Part III — Beyond the Stack
The stack changes every six months. These seven skills don't.
If you've shipped a few production AI features and you're starting to ask "why am I always re-learning the same lessons with each new framework?" — that's the signal that the leverage has moved from more tools to more intuition.
Junior AI engineers are graded on whether the LLM call returns the right shape. Mid-level AI engineers are graded on whether the system as a whole — prompt, retrieval, evals, observability, fallbacks, cost — is the right design for the problem. The seven skills in this part are how you make that shift.
What's in this part
- Prompting as craft — Context engineering: the entire input as designed artifact.

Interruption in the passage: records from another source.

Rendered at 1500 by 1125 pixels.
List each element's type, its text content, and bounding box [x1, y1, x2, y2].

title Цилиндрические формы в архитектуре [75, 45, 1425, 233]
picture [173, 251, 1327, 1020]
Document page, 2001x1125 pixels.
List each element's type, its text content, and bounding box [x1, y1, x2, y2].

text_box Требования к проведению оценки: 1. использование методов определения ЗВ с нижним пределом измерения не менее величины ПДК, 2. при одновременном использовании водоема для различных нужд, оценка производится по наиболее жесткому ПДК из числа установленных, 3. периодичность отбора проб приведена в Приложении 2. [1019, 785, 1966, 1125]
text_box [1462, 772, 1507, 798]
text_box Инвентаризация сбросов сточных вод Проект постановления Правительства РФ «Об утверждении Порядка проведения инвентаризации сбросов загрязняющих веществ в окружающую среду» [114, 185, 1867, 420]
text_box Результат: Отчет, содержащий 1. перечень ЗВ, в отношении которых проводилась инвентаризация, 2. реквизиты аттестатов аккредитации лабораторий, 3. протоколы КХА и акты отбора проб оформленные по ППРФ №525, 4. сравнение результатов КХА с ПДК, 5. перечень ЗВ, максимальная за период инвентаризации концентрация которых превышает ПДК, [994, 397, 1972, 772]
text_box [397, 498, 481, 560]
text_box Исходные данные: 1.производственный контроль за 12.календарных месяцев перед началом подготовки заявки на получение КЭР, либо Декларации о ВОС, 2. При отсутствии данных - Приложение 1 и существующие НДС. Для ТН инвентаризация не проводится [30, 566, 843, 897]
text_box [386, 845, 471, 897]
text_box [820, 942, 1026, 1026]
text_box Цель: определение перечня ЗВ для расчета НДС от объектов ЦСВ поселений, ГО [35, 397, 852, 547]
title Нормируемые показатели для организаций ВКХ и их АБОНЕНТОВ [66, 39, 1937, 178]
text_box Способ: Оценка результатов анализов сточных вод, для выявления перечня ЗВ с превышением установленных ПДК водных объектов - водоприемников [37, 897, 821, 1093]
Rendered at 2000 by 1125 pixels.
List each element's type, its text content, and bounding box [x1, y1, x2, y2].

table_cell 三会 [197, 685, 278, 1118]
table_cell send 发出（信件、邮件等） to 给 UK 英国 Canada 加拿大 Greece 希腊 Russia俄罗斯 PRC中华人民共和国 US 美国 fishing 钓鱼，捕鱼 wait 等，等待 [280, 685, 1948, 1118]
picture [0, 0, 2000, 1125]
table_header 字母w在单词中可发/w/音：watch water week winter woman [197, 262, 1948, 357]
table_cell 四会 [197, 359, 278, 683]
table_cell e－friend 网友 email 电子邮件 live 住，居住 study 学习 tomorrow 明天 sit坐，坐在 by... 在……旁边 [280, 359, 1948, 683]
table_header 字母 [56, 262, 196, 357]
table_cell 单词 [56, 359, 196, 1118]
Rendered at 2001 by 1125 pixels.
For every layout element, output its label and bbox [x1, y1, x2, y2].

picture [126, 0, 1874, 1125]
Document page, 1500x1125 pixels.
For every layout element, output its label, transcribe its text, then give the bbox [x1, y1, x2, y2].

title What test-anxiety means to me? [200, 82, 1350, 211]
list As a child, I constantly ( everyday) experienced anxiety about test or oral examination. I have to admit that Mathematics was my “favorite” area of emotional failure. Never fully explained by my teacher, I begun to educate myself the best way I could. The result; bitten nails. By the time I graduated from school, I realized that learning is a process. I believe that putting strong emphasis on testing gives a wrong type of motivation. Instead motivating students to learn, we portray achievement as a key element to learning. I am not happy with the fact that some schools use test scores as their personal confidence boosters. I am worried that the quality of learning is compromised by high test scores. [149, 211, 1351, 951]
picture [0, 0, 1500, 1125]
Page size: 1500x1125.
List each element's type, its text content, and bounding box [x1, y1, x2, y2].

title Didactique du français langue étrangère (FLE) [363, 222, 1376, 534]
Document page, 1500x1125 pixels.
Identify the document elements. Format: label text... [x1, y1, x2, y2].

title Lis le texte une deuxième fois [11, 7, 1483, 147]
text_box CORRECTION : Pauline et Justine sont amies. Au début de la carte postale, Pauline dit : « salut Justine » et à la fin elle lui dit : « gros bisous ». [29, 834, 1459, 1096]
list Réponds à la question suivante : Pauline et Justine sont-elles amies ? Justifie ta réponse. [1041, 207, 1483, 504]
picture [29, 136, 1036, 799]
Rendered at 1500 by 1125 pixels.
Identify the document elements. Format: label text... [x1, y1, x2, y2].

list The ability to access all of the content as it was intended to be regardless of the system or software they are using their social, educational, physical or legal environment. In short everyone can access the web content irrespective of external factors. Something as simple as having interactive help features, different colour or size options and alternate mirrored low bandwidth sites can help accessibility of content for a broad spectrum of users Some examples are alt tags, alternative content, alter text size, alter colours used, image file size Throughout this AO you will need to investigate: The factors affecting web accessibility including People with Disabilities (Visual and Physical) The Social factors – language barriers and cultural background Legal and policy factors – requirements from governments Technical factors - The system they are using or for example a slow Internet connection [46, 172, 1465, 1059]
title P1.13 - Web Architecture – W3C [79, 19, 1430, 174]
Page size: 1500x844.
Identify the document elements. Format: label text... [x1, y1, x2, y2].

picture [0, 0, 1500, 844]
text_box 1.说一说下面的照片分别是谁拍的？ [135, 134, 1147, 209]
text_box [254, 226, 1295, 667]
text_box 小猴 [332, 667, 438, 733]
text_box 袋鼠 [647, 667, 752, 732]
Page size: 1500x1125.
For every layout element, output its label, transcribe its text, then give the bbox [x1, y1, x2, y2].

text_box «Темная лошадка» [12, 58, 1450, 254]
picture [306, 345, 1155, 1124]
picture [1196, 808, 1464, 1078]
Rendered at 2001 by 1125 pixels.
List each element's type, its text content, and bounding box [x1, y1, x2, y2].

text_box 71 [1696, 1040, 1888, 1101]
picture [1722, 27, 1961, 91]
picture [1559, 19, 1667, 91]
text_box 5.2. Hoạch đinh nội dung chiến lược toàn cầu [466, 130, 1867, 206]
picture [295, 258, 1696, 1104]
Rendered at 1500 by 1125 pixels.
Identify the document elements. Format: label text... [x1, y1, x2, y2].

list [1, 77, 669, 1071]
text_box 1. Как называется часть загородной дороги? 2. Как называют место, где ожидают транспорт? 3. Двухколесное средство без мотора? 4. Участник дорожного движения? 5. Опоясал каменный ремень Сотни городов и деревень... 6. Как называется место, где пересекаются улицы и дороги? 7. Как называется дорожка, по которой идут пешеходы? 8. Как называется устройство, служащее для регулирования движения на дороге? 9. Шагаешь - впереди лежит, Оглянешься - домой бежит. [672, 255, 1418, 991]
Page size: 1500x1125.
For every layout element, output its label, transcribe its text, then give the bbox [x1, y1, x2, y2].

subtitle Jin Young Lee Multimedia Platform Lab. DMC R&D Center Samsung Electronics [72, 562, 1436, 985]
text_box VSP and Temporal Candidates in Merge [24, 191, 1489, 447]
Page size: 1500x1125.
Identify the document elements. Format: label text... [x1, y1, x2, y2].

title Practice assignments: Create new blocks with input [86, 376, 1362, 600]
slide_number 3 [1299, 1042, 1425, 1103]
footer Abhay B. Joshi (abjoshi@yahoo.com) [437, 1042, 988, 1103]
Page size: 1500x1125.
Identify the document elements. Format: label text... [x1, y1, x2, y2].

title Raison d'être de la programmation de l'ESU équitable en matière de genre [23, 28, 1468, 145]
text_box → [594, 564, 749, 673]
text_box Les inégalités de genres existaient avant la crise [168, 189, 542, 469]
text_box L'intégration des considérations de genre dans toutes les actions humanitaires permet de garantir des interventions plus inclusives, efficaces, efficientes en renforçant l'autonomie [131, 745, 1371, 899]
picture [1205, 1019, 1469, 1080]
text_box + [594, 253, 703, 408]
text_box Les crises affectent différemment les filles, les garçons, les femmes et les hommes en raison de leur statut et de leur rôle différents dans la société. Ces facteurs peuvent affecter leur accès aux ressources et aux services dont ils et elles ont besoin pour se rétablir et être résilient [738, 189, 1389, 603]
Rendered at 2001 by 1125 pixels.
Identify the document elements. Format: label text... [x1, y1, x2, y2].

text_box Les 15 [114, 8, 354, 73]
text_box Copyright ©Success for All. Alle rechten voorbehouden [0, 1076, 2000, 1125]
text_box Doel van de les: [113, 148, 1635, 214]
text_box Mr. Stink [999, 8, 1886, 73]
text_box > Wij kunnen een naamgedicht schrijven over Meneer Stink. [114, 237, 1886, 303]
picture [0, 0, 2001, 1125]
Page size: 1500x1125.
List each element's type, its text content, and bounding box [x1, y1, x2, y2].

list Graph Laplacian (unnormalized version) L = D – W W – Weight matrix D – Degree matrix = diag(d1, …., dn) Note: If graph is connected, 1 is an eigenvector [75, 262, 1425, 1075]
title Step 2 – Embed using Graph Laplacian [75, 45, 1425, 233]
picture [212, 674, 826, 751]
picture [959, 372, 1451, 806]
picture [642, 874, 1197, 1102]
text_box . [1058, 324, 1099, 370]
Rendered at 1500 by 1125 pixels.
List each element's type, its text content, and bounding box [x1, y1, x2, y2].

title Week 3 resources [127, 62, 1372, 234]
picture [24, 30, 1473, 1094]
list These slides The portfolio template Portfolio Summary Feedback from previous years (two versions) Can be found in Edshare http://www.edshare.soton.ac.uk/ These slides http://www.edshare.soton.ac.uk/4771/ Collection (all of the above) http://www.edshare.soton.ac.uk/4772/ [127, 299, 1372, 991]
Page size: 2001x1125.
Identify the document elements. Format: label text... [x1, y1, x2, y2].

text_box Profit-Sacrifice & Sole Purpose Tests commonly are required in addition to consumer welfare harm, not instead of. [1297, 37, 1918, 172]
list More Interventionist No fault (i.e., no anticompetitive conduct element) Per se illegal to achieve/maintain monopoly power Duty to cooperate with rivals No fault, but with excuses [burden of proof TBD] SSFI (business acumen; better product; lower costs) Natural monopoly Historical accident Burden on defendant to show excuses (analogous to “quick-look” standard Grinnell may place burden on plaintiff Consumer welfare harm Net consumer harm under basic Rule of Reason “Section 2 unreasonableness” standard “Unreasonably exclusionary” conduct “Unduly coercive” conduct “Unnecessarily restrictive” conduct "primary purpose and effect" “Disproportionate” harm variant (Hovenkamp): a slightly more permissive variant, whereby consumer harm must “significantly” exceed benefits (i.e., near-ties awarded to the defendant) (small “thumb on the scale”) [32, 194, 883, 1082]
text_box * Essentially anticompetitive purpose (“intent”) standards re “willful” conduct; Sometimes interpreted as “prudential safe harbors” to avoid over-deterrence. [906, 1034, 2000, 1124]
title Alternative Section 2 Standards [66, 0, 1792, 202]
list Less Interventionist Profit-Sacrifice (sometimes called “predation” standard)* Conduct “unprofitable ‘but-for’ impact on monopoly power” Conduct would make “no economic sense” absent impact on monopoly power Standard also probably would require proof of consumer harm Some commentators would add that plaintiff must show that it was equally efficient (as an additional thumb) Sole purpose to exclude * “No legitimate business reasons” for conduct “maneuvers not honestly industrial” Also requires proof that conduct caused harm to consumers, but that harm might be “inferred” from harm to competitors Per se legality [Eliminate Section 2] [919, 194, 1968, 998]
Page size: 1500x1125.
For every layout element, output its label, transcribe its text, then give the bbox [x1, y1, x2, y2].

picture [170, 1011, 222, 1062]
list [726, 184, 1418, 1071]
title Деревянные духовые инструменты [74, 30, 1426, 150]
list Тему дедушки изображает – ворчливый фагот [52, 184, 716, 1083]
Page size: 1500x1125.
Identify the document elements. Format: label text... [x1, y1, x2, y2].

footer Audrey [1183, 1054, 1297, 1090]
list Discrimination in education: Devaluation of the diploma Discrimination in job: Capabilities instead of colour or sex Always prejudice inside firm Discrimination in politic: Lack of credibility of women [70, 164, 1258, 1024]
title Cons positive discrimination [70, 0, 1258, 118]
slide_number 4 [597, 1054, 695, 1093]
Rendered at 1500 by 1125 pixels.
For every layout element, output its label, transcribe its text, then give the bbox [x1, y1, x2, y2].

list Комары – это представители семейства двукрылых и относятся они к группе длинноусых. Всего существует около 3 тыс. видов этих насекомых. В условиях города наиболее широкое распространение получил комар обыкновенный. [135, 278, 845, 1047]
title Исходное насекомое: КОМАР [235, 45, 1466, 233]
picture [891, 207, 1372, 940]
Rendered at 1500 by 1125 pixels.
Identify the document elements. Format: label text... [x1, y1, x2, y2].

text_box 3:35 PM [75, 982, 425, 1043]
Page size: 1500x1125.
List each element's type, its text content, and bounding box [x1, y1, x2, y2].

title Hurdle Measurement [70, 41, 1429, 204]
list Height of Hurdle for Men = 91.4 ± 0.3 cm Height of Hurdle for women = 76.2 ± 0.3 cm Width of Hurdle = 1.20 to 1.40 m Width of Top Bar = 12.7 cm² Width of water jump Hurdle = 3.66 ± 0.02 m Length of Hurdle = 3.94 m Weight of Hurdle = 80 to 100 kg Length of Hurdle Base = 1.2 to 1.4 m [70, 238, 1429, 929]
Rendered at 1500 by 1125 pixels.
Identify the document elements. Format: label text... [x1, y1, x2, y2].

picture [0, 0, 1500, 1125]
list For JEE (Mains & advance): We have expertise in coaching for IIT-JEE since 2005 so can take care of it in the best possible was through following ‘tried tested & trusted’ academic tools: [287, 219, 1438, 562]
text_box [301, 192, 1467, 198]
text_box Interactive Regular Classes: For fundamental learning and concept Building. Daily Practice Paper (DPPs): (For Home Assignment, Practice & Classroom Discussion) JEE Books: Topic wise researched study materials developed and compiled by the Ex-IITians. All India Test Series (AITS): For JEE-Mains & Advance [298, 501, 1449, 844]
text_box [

- Eval mindset — How to think about measurement; LLM-judge biases and mitigations.
- Retrieval quality — Why chunking and hybrid search dominate embedding choice.
- Agent discipline — When agents are the right tool; when they aren't; how to keep loops safe.
- Cost intuition — Order-of-magnitude estimation; why caching is the highest-leverage optimization.
- Latency intuition — TTFT vs total time; streaming UX; perceived vs measured speed.
- Safety mindset — Prompt injection, data exfiltration, supply-chain risk; defense-in-depth.
How to read this part
Slowly. None of these are crash courses — each one is a multi-year skill. The page for each is a curated entry point: the load-bearing ideas, the common failure modes, what to practice, where to read deeper. None of these survive being skimmed.